___ Records to process

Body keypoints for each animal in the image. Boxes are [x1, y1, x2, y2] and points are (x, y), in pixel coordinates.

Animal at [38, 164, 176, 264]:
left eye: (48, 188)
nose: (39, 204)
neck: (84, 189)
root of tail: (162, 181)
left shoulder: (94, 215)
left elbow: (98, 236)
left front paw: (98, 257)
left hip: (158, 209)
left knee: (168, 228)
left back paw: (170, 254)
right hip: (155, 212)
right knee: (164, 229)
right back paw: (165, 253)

______
___ Records to process

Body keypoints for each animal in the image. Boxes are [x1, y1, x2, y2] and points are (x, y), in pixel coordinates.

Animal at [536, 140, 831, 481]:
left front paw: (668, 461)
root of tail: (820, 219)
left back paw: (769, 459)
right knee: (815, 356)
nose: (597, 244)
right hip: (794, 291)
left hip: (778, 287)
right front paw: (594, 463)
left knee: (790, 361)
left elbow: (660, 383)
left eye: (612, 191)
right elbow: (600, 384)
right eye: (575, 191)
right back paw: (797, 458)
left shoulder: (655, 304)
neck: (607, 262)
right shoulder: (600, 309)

______

What to work on:
Find the line with "left knee: (168, 228)" in the entries above. Retype it and each line after it, exactly, through the line with "right back paw: (165, 253)", and stop there.

Task output:
left knee: (168, 228)
left back paw: (170, 254)
right hip: (155, 212)
right knee: (164, 229)
right back paw: (165, 253)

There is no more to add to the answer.